Nonwords (and Misused Words) and Words You Should Never Use, Part 4 in a Recurring but Randomly Timed Series

Okay, I'll admit that this one is really about misused words, not nonwords; I just wanted to keep the series going.

Hold on tight as we now descend into the world of urban slang. Which is a bit surprising, when one considers the contrary definitions of urban and urbane.

Anyway, I often find myself receiving dirty looks, especially in mixed company, when I use the word hooch (or its alternate, hootch). To save you some time, here's the definition from Merriam-Webster:

hooch; slang: alcoholic liquor especially when inferior, obtained illicitly, or made surreptitiously

(By the way, it also means a thatched-roof hut, especially in Asia, but I've never used it that way, and who really cares?)

The problem is that people often confuse hooch with cooch, partly because of the term hootchie mama. Regardless, using hootch as a shortened form of hootchie mama should not cause looks-of-death, should it?

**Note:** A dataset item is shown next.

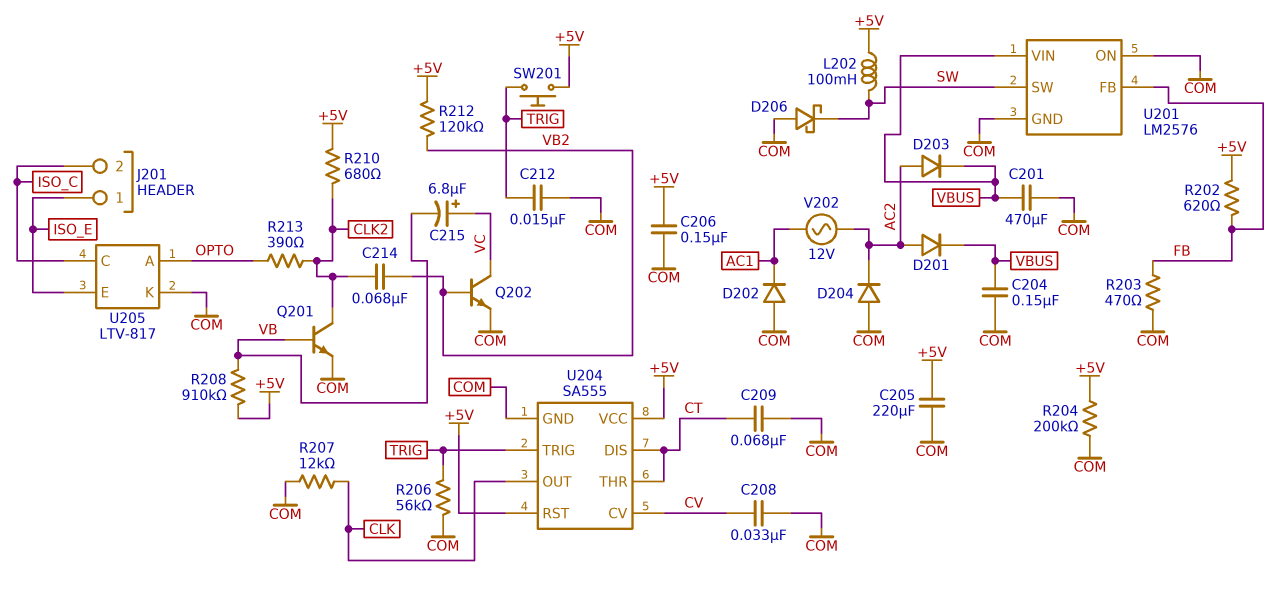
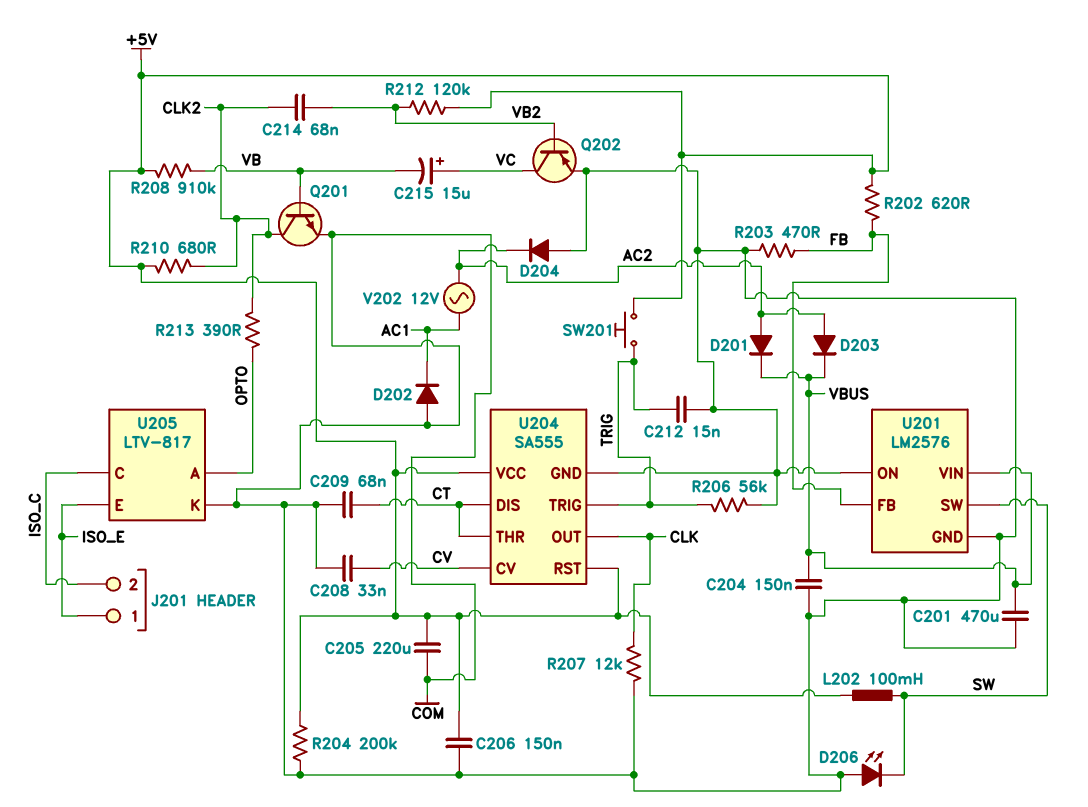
C215: 6.8uF (plus VC, minus VB) -> 15uF (plus VC, minus VB)
D206: schottky (A COM, K SW) -> LED (A COM, K SW)
Q202: NPN (B VB2, C VC, E COM) -> PNP (B VB2, C VC, E COM)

Which brings us to ... cooch.  A word that Merriam-Webster's unabridged dictionary thinks is a dance. Apparently, M-W is a bit above all this "urban" stuff. As is Collins and Webster's New World (odd since they all list the other C word). So we turn now to the venerable Online Slang Dictionary for help:

cooch: the female genitalia

Ex 1: She wasn't wearing any underwear. You can see her cooch in this picture.
Ex 2: That was one nasty cooch.

Ah, I feel better now that we cleared that whole thing up, don't you?